Two methods are typically used in diagnostics: the hydrogen breath test (HBT) and small intestine aspirate and culture (SIAC) collected by gastroscopy [21]. Although SIAC represents the gold diagnostic standard in adult patients, this method is expensive, invasive and poorly tolerated by the patient, and requires time and appropriate preparation. In the paediatric population, caregivers may find it difficult to accept the need for general anaesthesia to collect the material in younger and non-cooperating patients. In addition, the sampling procedure itself is not standardized, and there is a possibility that the sample may be contaminated by the bacterial flora of the oral cavity. It is not uncommon to obtain false positive results caused by contamination with the microbiome of the oral cavity and oesophagus, as well as false negative results resulting from aspirate samples being taken from the proximal part of the small intestine (the middle and distal parts are endoscopically difficult to access).
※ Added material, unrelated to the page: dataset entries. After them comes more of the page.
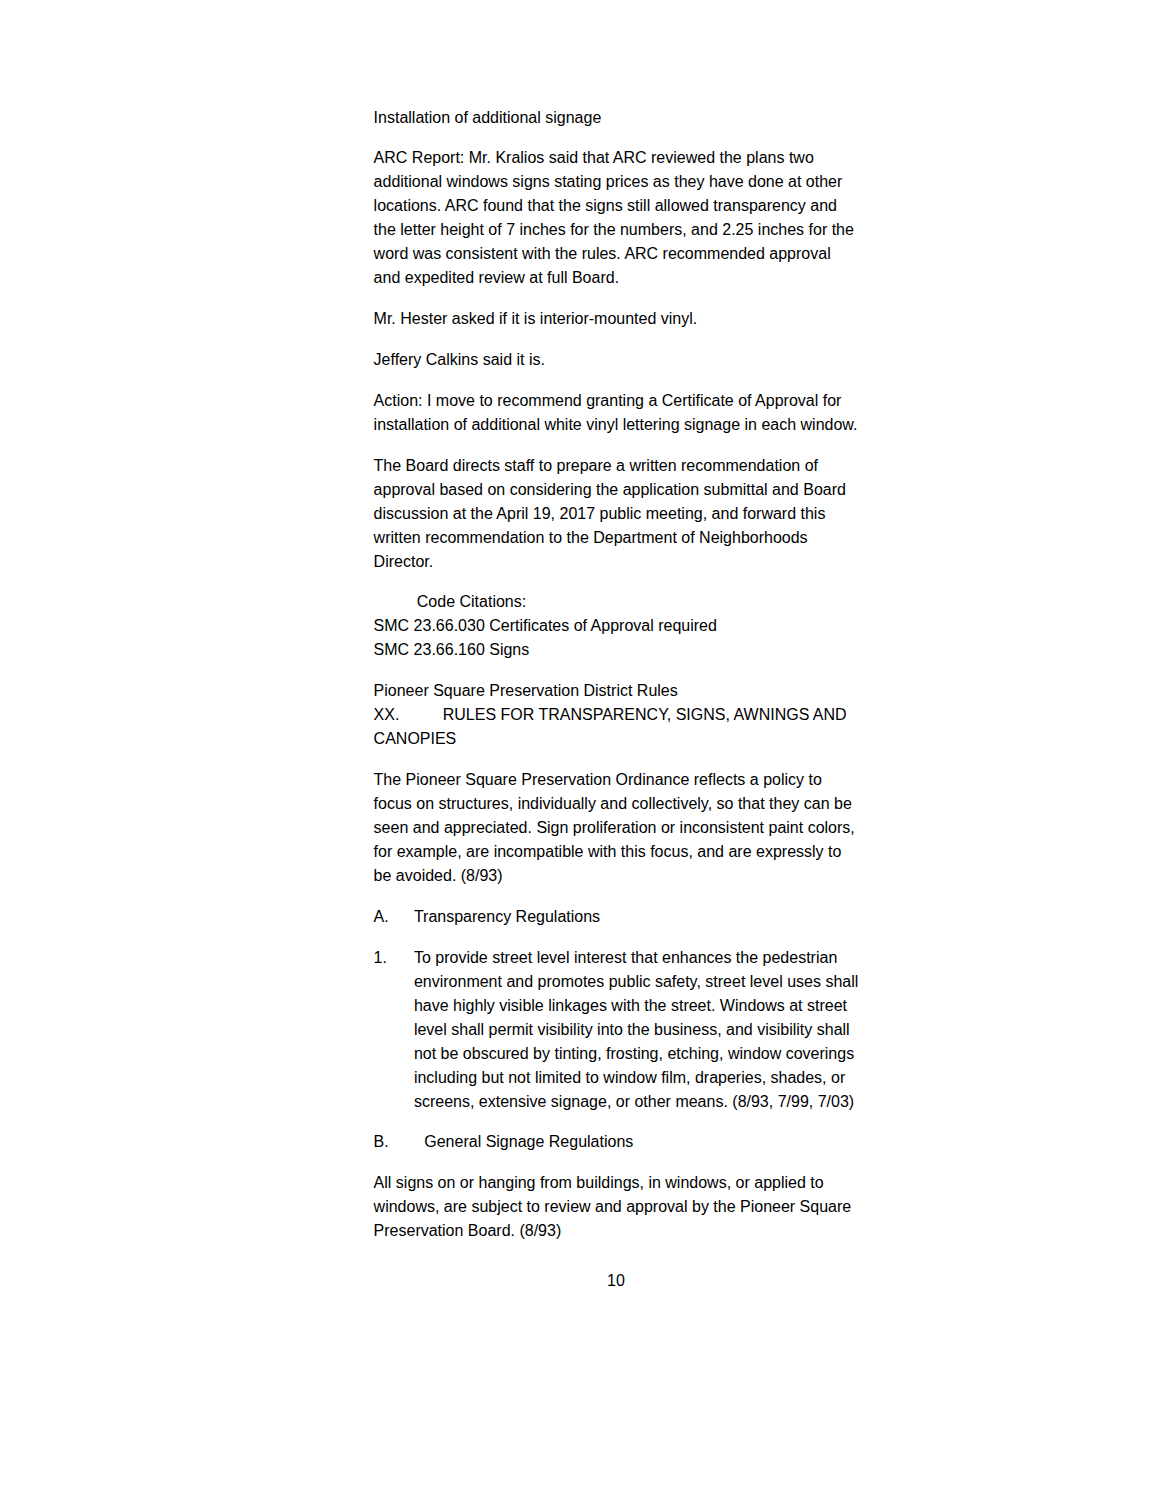Installation of additional signage
ARC Report: Mr. Kralios said that ARC reviewed the plans two additional windows signs stating prices as they have done at other locations. ARC found that the signs still allowed transparency and the letter height of 7 inches for the numbers, and 2.25 inches for the word was consistent with the rules. ARC recommended approval and expedited review at full Board.
Mr. Hester asked if it is interior-mounted vinyl.
Jeffery Calkins said it is.
Action: I move to recommend granting a Certificate of Approval for installation of additional white vinyl lettering signage in each window.
The Board directs staff to prepare a written recommendation of approval based on considering the application submittal and Board discussion at the April 19, 2017 public meeting, and forward this written recommendation to the Department of Neighborhoods Director.
Code Citations:
SMC 23.66.030 Certificates of Approval required
SMC 23.66.160 Signs
Pioneer Square Preservation District Rules
XX. RULES FOR TRANSPARENCY, SIGNS, AWNINGS AND CANOPIES
The Pioneer Square Preservation Ordinance reflects a policy to focus on structures, individually and collectively, so that they can be seen and appreciated. Sign proliferation or inconsistent paint colors, for example, are incompatible with this focus, and are expressly to be avoided. (8/93)
A. Transparency Regulations
1. To provide street level interest that enhances the pedestrian environment and promotes public safety, street level uses shall have highly visible linkages with the street. Windows at street level shall permit visibility into the business, and visibility shall not be obscured by tinting, frosting, etching, window coverings including but not limited to window film, draperies, shades, or screens, extensive signage, or other means. (8/93, 7/99, 7/03)
B. General Signage Regulations
All signs on or hanging from buildings, in windows, or applied to windows, are subject to review and approval by the Pioneer Square Preservation Board. (8/93)
10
In addition, the method is characterised by low sensitivity and specificity [12–14, 19–22] and the repeatability of the method is estimated at only 38% [2].
The other method commonly used in the diagnosis of SIBO, and regarded by the North American Consensus on Breath Testing as the optimal one for the diagnosis of SIBO, is HBT with glucose or lactulose. It has been proposed that the SIAC method from the small intestine is unsatisfactory for the diagnosis of SIBO [9]. In contrast, breath tests offer the advantages of speed, simplicity and safety of execution, as well as low cost and non-invasiveness; in addition, general anaesthesia and invasive procedures are also generally not needed in children. The method does however have the disadvantage that the patient needs to cooperate: the child must have the ability to exhale into the prepared bag.
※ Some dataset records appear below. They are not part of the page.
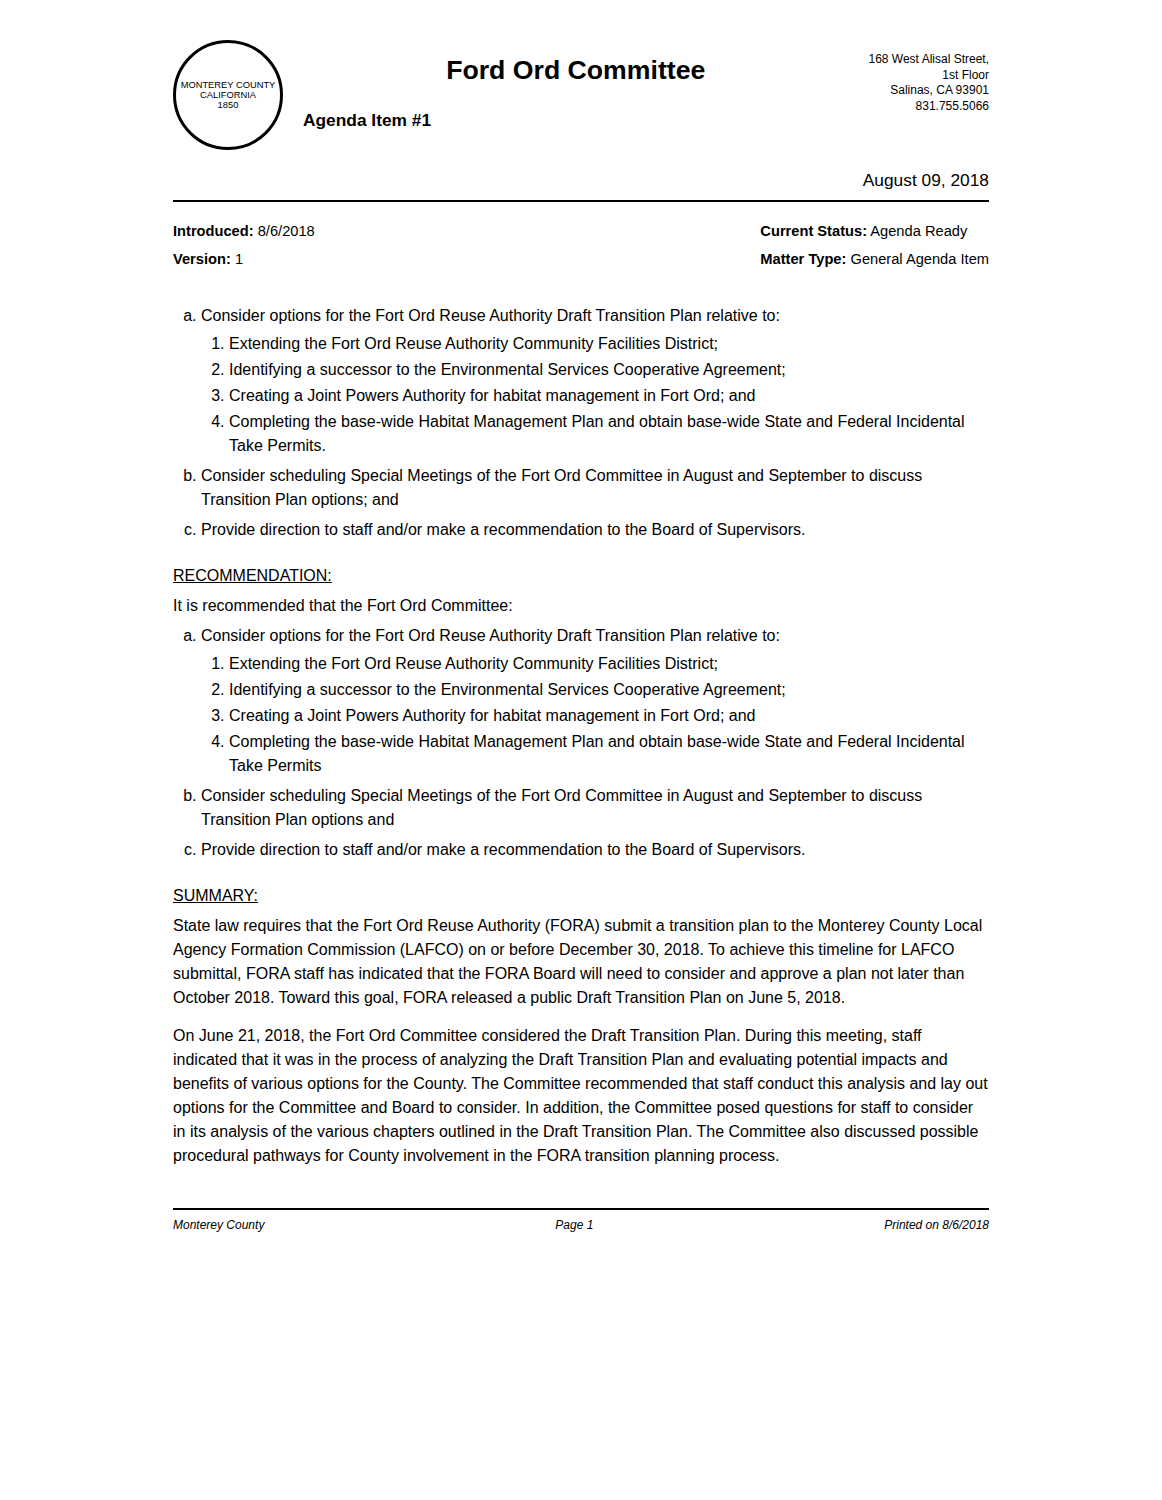MONTEREY COUNTY CALIFORNIA
1850
Ford Ord Committee
Agenda Item #1
168 West Alisal Street,
1st Floor
Salinas, CA 93901
831.755.5066
August 09, 2018
Introduced: 8/6/2018
Version: 1
Current Status: Agenda Ready
Matter Type: General Agenda Item
Consider options for the Fort Ord Reuse Authority Draft Transition Plan relative to:
Extending the Fort Ord Reuse Authority Community Facilities District;
Identifying a successor to the Environmental Services Cooperative Agreement;
Creating a Joint Powers Authority for habitat management in Fort Ord; and
Completing the base-wide Habitat Management Plan and obtain base-wide State and Federal Incidental Take Permits.
Consider scheduling Special Meetings of the Fort Ord Committee in August and September to discuss Transition Plan options; and
Provide direction to staff and/or make a recommendation to the Board of Supervisors.
RECOMMENDATION:
It is recommended that the Fort Ord Committee:
Consider options for the Fort Ord Reuse Authority Draft Transition Plan relative to:
Extending the Fort Ord Reuse Authority Community Facilities District;
Identifying a successor to the Environmental Services Cooperative Agreement;
Creating a Joint Powers Authority for habitat management in Fort Ord; and
Completing the base-wide Habitat Management Plan and obtain base-wide State and Federal Incidental Take Permits
Consider scheduling Special Meetings of the Fort Ord Committee in August and September to discuss Transition Plan options and
Provide direction to staff and/or make a recommendation to the Board of Supervisors.
SUMMARY:
State law requires that the Fort Ord Reuse Authority (FORA) submit a transition plan to the Monterey County Local Agency Formation Commission (LAFCO) on or before December 30, 2018. To achieve this timeline for LAFCO submittal, FORA staff has indicated that the FORA Board will need to consider and approve a plan not later than October 2018. Toward this goal, FORA released a public Draft Transition Plan on June 5, 2018.
On June 21, 2018, the Fort Ord Committee considered the Draft Transition Plan. During this meeting, staff indicated that it was in the process of analyzing the Draft Transition Plan and evaluating potential impacts and benefits of various options for the County. The Committee recommended that staff conduct this analysis and lay out options for the Committee and Board to consider. In addition, the Committee posed questions for staff to consider in its analysis of the various chapters outlined in the Draft Transition Plan. The Committee also discussed possible procedural pathways for County involvement in the FORA transition planning process.
Monterey County
Page 1
Printed on 8/6/2018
Unfortunately, there are no conclusive cut-off points between normal and invalid HBT values, and a major limitation of the HBT test is its low sensitivity and specificity, which vary according to the substrate used: the test demonstrates 20–93% sensitivity and 30–86% specificity when performed with glucose [23], and 31–68% sensitivity and 44–100% specificity with lactulose. Such large discrepancies may result from the significant methodological differences used in studies. In addition, there are no clear guidelines regarding the choice of whether to perform the glucose or lactulose test [22, 23]. Furthermore, false-negative results can be obtained in patients with an overgrowth of microbiome producing methane rather than hydrogen; this highlights the importance of measuring both gases by HBT [24, 25].
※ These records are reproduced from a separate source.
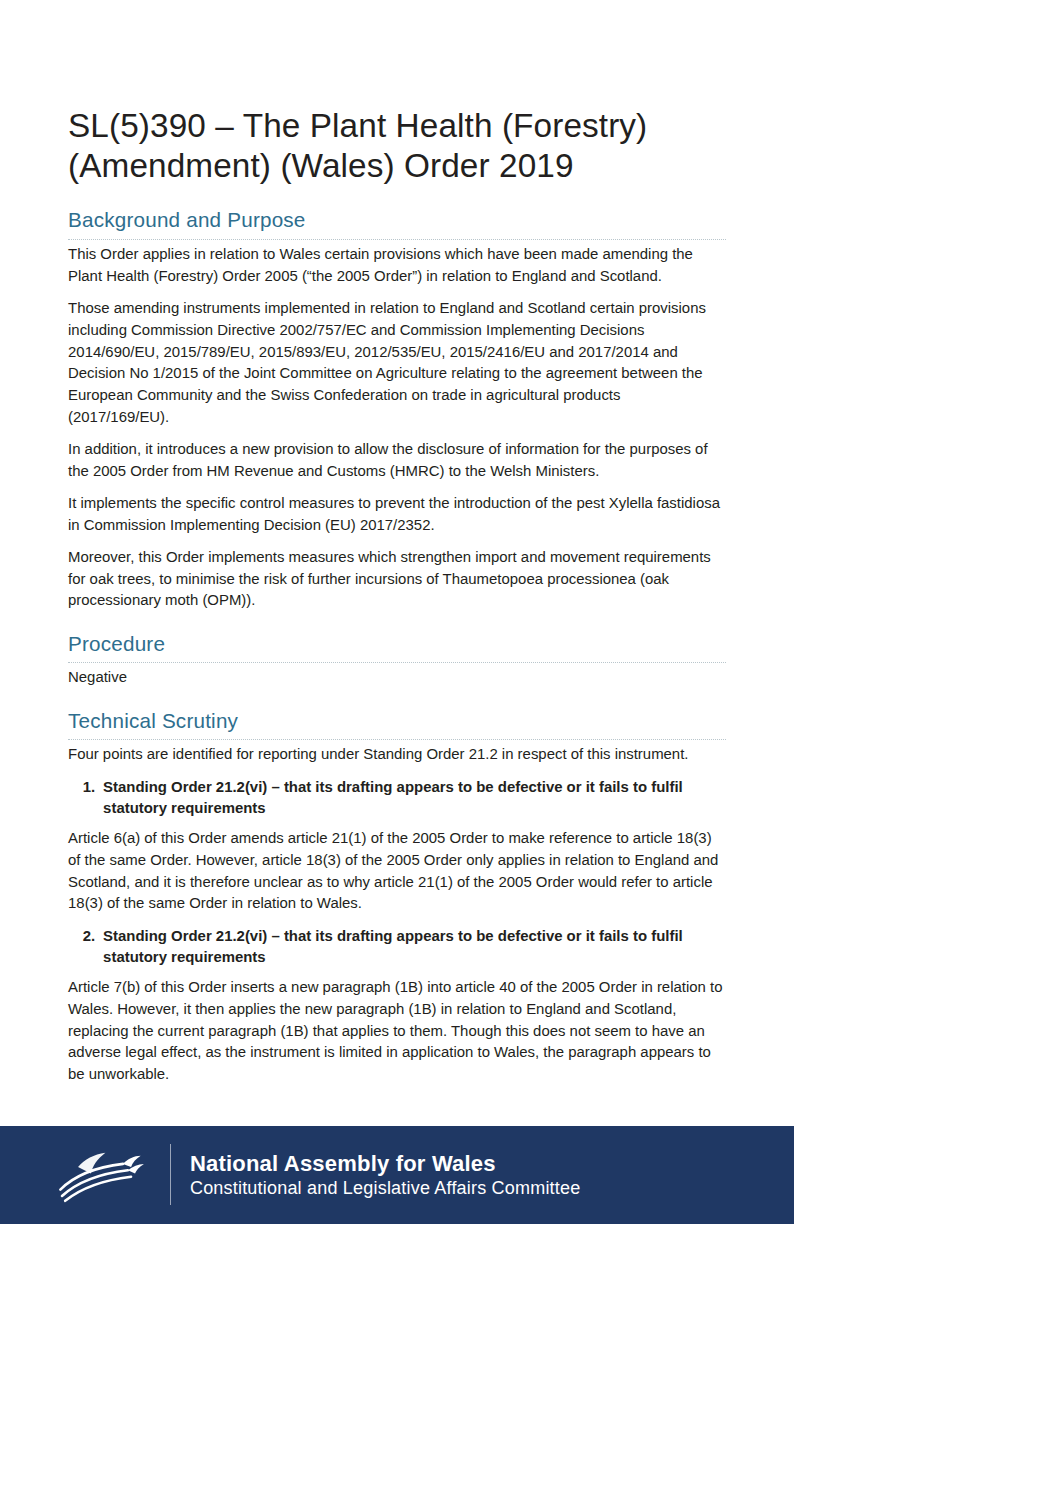SL(5)390 – The Plant Health (Forestry) (Amendment) (Wales) Order 2019
Background and Purpose
This Order applies in relation to Wales certain provisions which have been made amending the Plant Health (Forestry) Order 2005 (“the 2005 Order”) in relation to England and Scotland.
Those amending instruments implemented in relation to England and Scotland certain provisions including Commission Directive 2002/757/EC and Commission Implementing Decisions 2014/690/EU, 2015/789/EU, 2015/893/EU, 2012/535/EU, 2015/2416/EU and 2017/2014 and Decision No 1/2015 of the Joint Committee on Agriculture relating to the agreement between the European Community and the Swiss Confederation on trade in agricultural products (2017/169/EU).
In addition, it introduces a new provision to allow the disclosure of information for the purposes of the 2005 Order from HM Revenue and Customs (HMRC) to the Welsh Ministers.
It implements the specific control measures to prevent the introduction of the pest Xylella fastidiosa in Commission Implementing Decision (EU) 2017/2352.
Moreover, this Order implements measures which strengthen import and movement requirements for oak trees, to minimise the risk of further incursions of Thaumetopoea processionea (oak processionary moth (OPM)).
Procedure
Negative
Technical Scrutiny
Four points are identified for reporting under Standing Order 21.2 in respect of this instrument.
Standing Order 21.2(vi) – that its drafting appears to be defective or it fails to fulfil statutory requirements
Article 6(a) of this Order amends article 21(1) of the 2005 Order to make reference to article 18(3) of the same Order. However, article 18(3) of the 2005 Order only applies in relation to England and Scotland, and it is therefore unclear as to why article 21(1) of the 2005 Order would refer to article 18(3) of the same Order in relation to Wales.
Standing Order 21.2(vi) – that its drafting appears to be defective or it fails to fulfil statutory requirements
Article 7(b) of this Order inserts a new paragraph (1B) into article 40 of the 2005 Order in relation to Wales. However, it then applies the new paragraph (1B) in relation to England and Scotland, replacing the current paragraph (1B) that applies to them. Though this does not seem to have an adverse legal effect, as the instrument is limited in application to Wales, the paragraph appears to be unworkable.
National Assembly for Wales
Constitutional and Legislative Affairs Committee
A study found the SIAC test from the small intestine to be positive in 62 (45%) of 139 patients with gastroenterological symptoms (flatulence, diarrhoea, feeling of fullness, weight loss, abdominal discomfort, passing more gas), while the HBT with glucose was positive in 38 (27%). The sensitivity and specificity of the HBT were 42% and 84%, respectively [21]. However, the sensitivity and specificity of the SIAC were, respectively, 40.7% and 84.0% assuming 103 CFU/ml as a cut-off value, and 55.3% and 83.9% assuming 105 CFU/ml [26]. Although breath tests such as HBT are not ideal, they are nevertheless more suitable first-line tests in patients with suspected SIBO than more invasive tests [21], especially in children with nonspecific dyspeptic symptoms [15, 16].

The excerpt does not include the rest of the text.